[Chart interpretation exercises]
=====

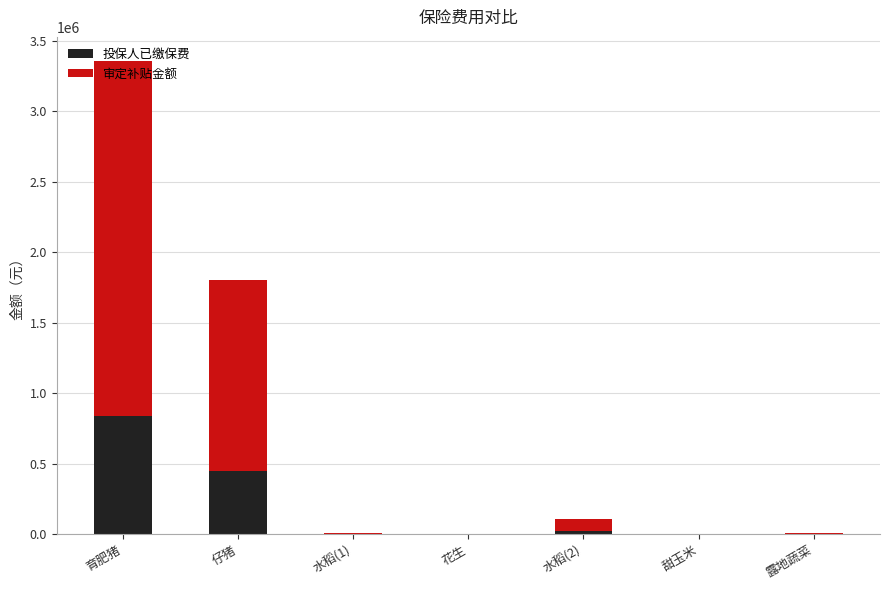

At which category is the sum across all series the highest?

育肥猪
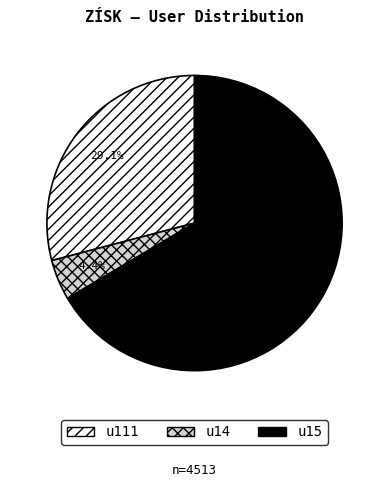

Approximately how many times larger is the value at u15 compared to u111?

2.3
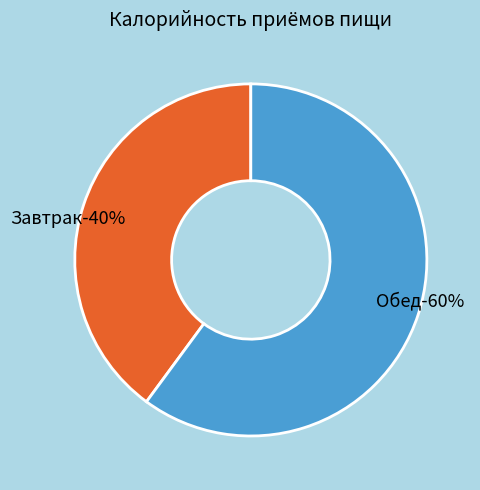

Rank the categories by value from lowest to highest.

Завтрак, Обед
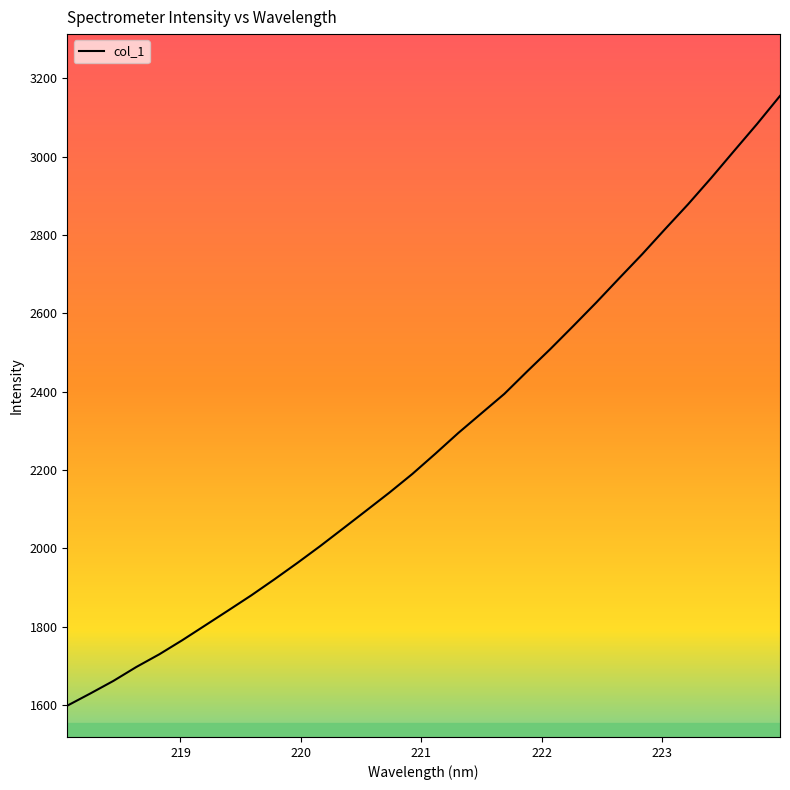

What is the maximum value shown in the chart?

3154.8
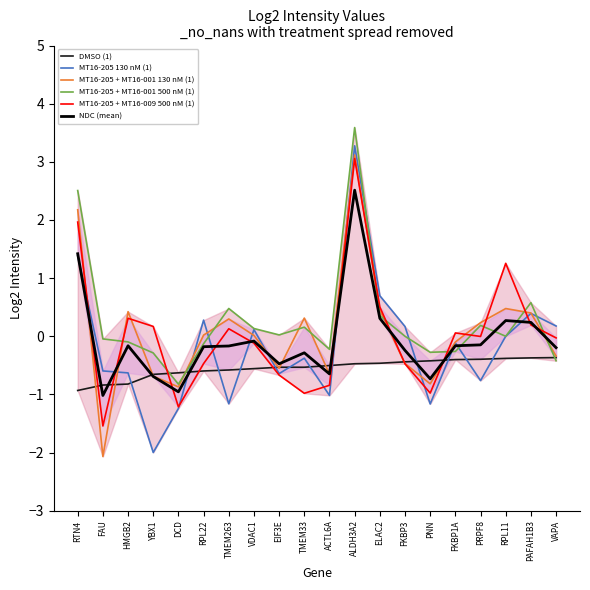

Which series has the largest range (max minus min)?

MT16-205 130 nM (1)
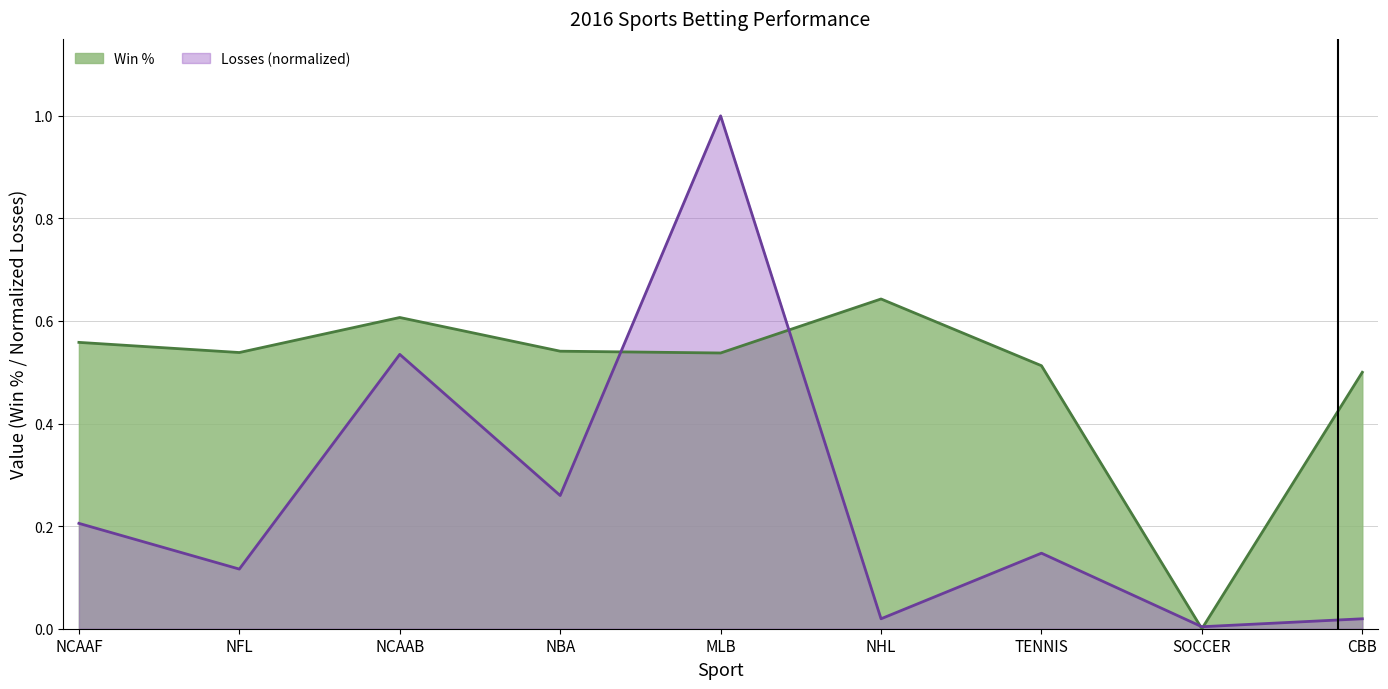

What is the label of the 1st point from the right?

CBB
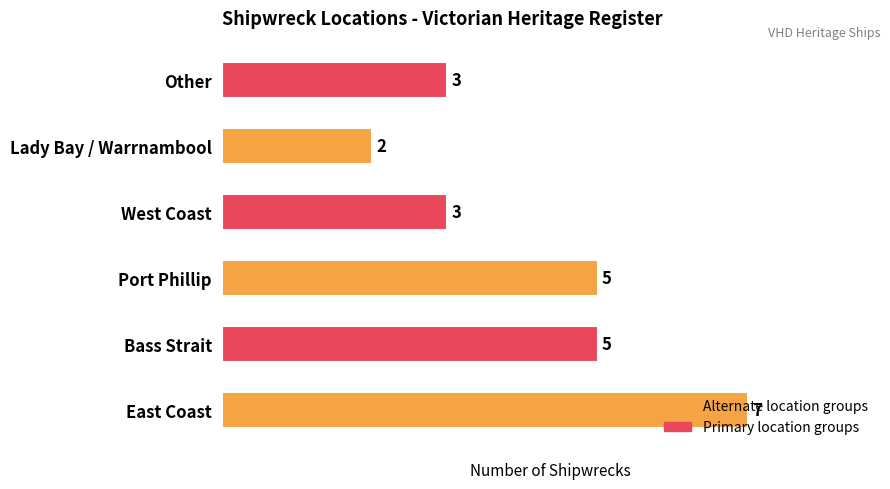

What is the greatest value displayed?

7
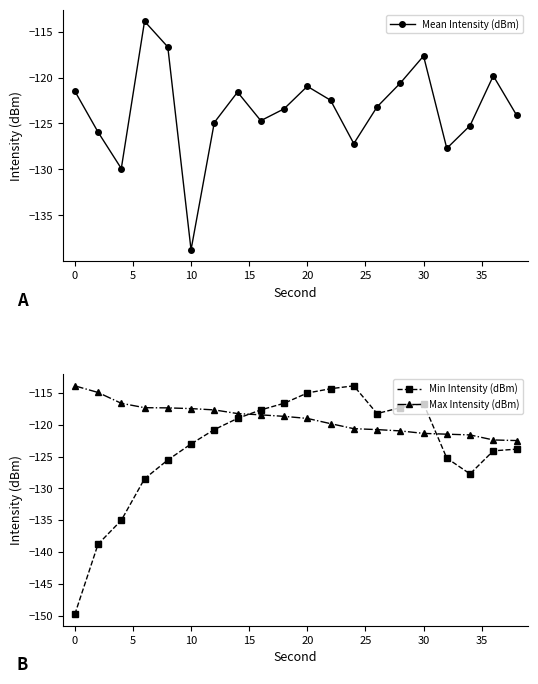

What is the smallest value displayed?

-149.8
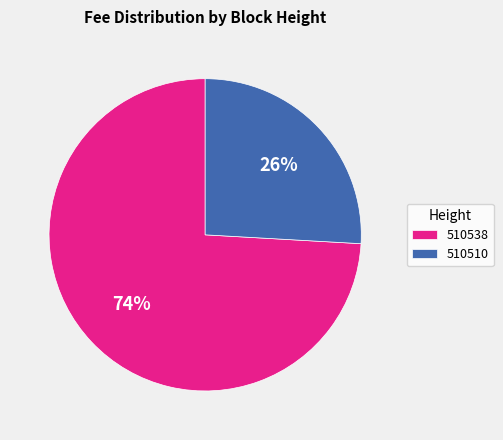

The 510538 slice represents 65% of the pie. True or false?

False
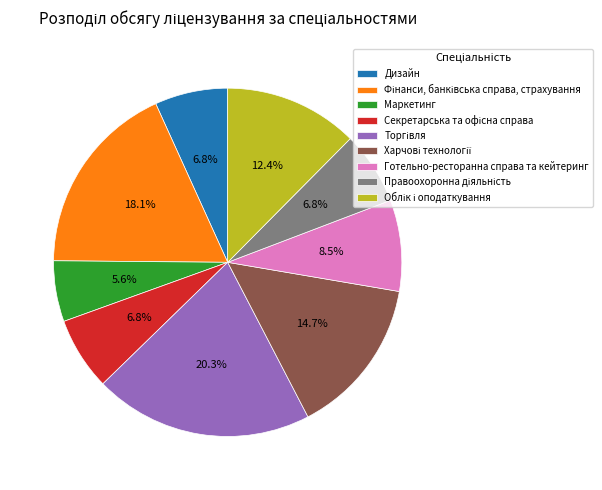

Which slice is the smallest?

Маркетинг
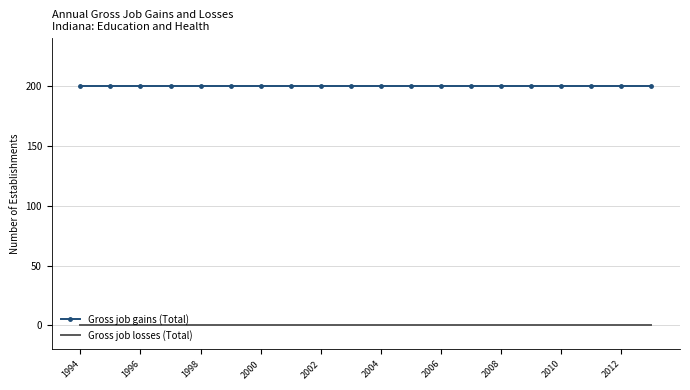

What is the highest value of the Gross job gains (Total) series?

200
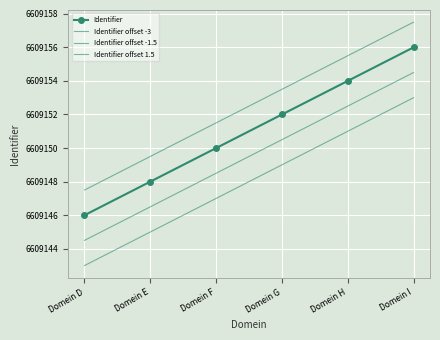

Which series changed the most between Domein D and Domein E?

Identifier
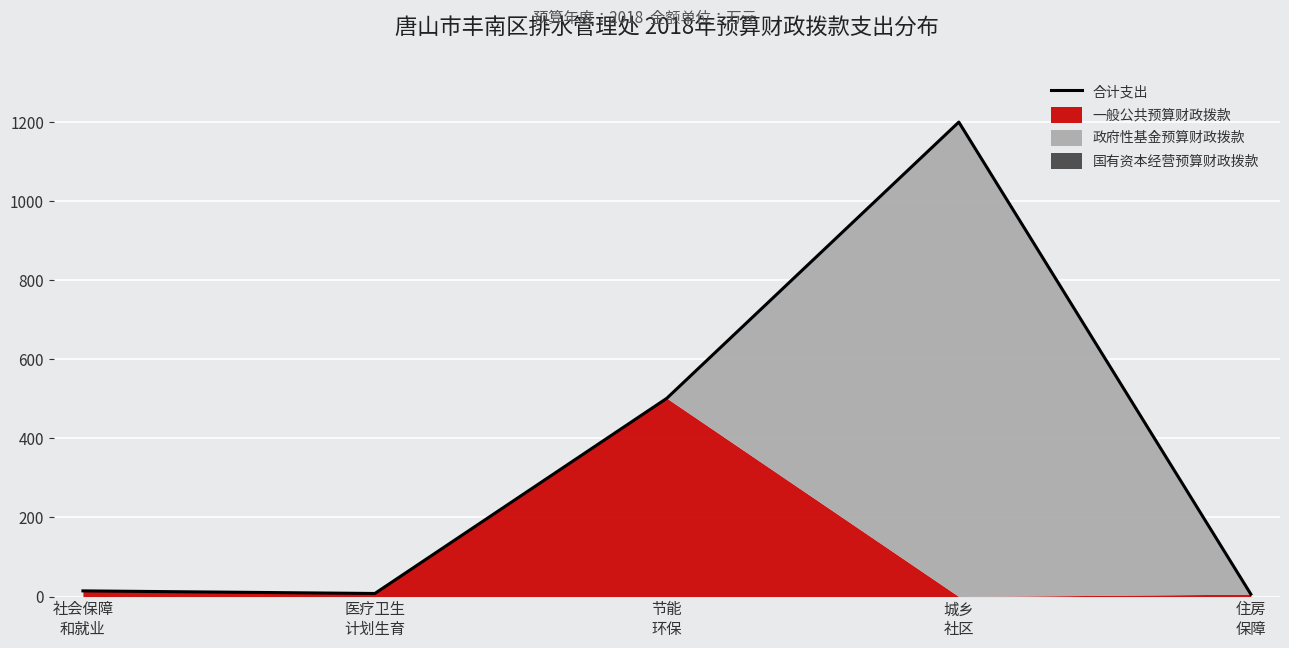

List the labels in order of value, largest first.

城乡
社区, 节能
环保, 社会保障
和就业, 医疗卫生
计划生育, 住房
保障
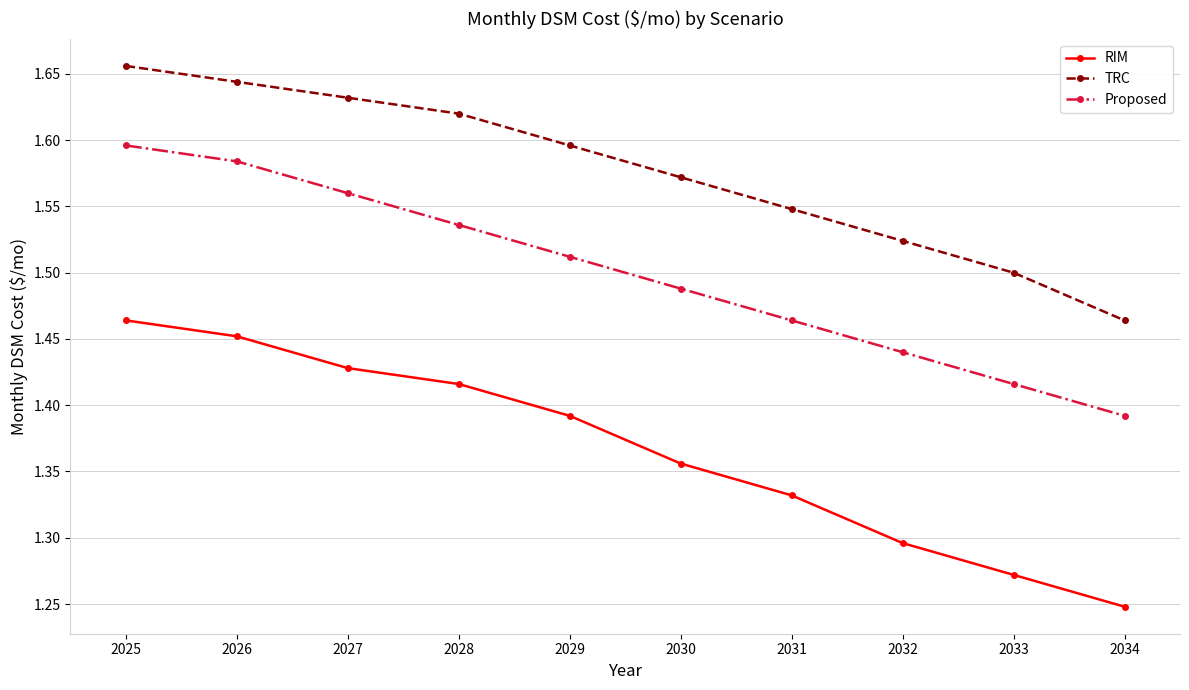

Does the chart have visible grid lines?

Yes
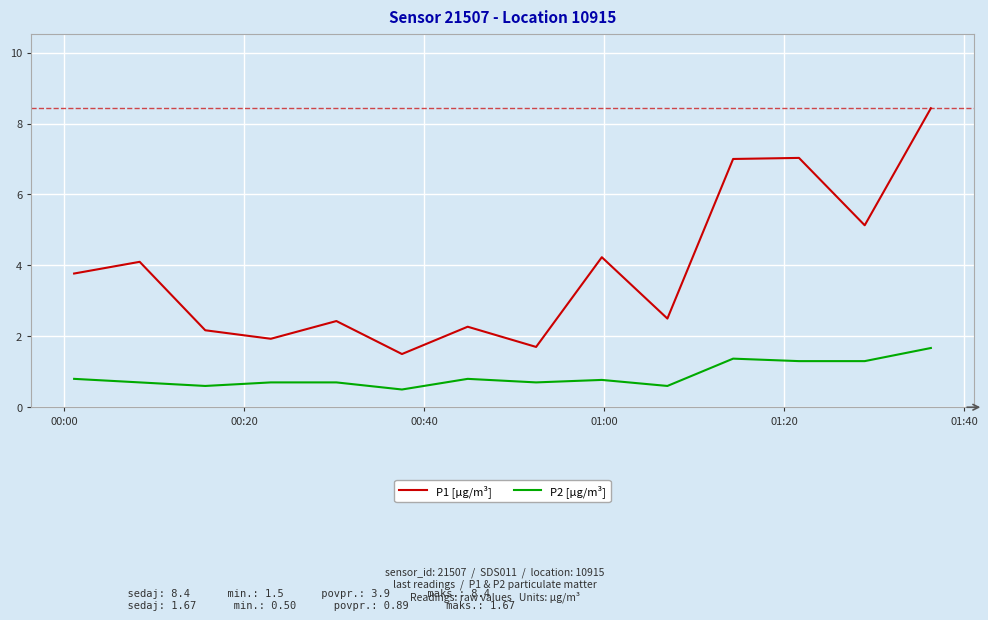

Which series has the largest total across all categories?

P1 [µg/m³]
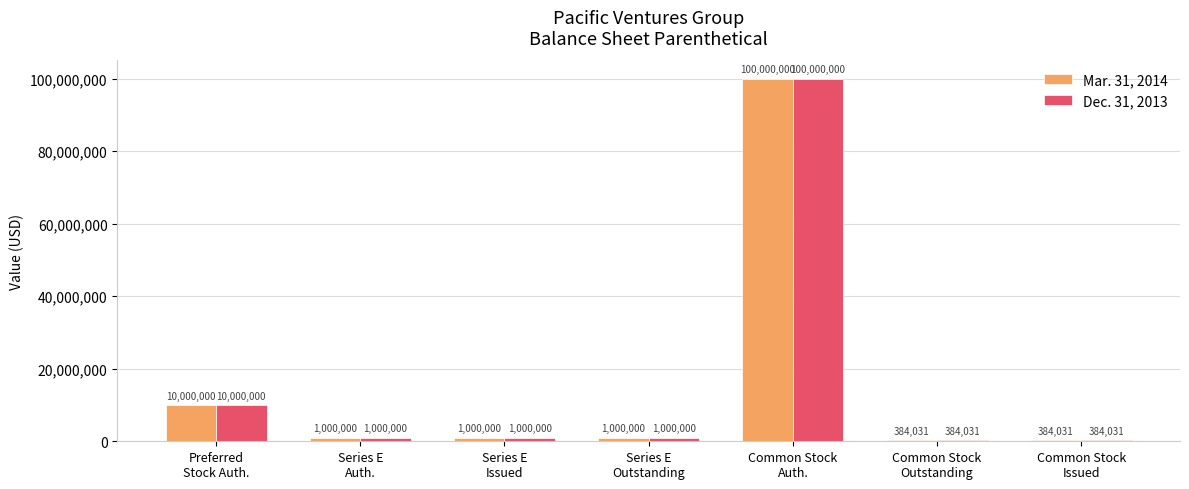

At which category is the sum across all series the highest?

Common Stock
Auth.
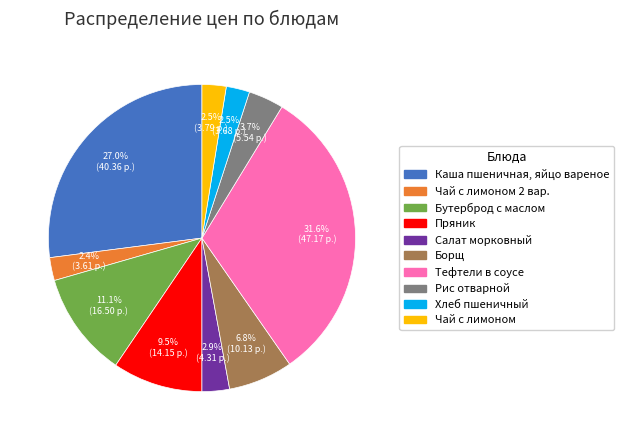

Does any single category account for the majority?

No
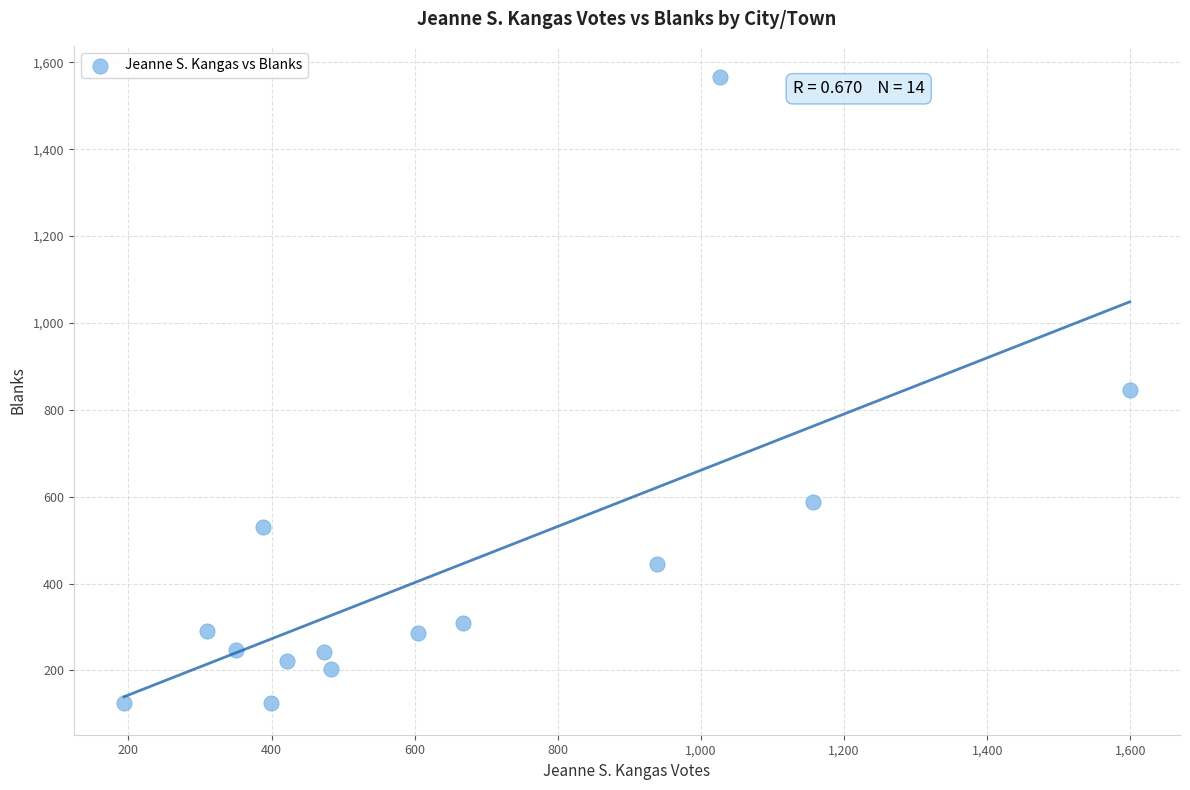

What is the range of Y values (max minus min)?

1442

=====

=== WORK REQUEST ===
Can you swap "series" for "dataset" in the stretch from the line containing "Which series has the largest total" through the end of the items, keeping everything else the same and leaving out the pictures?

=== YOUR SOLUTION ===
Which dataset has the largest total across all categories?

P1 [µg/m³]

At which category is the sum across all dataset the highest?

Common Stock
Auth.

Does any single category account for the majority?

No

What is the range of Y values (max minus min)?

1442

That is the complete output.